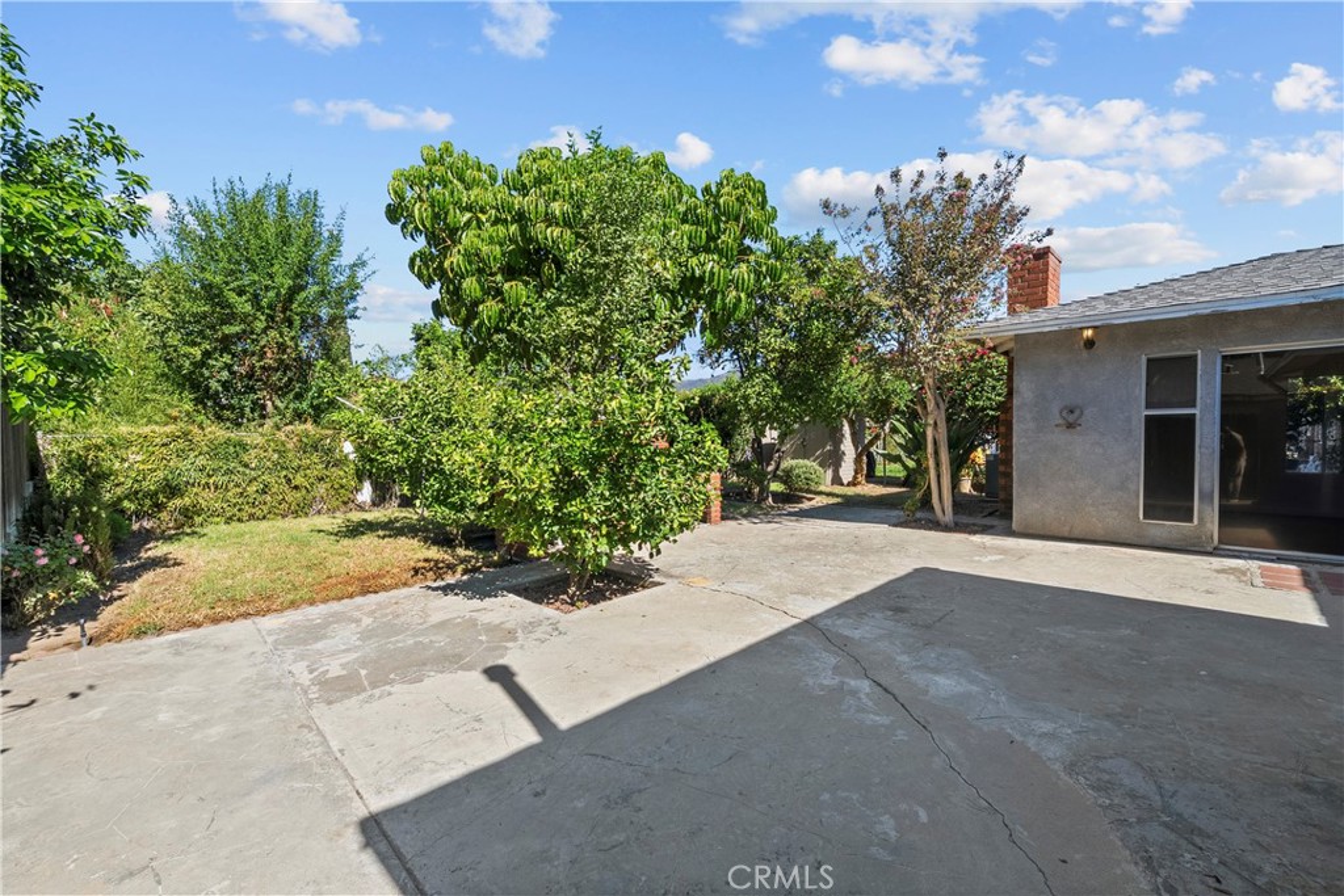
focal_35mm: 14
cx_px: 672
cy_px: 448
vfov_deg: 81.2
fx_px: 523
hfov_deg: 104.2
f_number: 9
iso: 100
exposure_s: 1/125
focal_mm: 14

_ _ _ _

• _Aim of the task_
Letter for letter, reproduce every record above and skip the pictures.

• _Exercise result_
focal_35mm: 14
cx_px: 672
cy_px: 448
vfov_deg: 81.2
fx_px: 523
hfov_deg: 104.2
f_number: 9
iso: 100
exposure_s: 1/125
focal_mm: 14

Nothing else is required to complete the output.